Dataset content:
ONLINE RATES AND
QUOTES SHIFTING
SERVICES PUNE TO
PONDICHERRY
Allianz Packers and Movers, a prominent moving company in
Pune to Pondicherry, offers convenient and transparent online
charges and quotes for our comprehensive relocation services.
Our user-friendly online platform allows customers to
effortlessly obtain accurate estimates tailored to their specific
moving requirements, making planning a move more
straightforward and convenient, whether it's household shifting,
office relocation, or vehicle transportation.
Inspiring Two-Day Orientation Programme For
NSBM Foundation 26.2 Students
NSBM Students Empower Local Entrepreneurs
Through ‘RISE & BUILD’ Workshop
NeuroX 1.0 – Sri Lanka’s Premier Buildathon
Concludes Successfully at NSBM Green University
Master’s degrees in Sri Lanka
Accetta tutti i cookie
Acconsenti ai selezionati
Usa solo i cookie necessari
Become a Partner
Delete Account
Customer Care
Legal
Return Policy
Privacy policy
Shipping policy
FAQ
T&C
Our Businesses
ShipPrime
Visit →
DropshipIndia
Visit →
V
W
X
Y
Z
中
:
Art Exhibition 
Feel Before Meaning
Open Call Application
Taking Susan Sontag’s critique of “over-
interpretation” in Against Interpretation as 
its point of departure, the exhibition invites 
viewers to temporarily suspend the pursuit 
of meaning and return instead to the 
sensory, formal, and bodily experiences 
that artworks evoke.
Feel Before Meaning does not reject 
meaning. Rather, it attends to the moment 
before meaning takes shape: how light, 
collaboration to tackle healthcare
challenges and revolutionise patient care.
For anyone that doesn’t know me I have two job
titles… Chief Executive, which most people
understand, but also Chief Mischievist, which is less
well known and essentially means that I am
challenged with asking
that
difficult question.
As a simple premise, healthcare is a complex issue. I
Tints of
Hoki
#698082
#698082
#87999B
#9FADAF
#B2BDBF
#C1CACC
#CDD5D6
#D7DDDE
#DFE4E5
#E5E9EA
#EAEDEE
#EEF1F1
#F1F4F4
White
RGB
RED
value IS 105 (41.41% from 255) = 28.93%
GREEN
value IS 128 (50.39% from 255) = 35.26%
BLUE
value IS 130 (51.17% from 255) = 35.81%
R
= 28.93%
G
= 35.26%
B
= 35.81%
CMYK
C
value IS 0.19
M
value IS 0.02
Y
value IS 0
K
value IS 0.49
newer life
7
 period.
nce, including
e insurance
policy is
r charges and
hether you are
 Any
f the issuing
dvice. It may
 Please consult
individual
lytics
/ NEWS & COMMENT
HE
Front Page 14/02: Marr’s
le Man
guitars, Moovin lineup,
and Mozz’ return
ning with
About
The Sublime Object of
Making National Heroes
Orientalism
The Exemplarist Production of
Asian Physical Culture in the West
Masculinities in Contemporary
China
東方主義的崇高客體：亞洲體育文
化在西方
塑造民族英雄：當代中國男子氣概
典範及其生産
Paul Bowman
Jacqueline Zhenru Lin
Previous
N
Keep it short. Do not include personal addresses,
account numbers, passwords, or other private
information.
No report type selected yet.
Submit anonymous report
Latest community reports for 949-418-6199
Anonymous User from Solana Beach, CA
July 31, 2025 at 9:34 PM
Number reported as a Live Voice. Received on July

Problem to work on: Pull out every line in the items above that contains the word "healthcare", and copy each one in full.

Response to the task:
collaboration to tackle healthcare
As a simple premise, healthcare is a complex issue. I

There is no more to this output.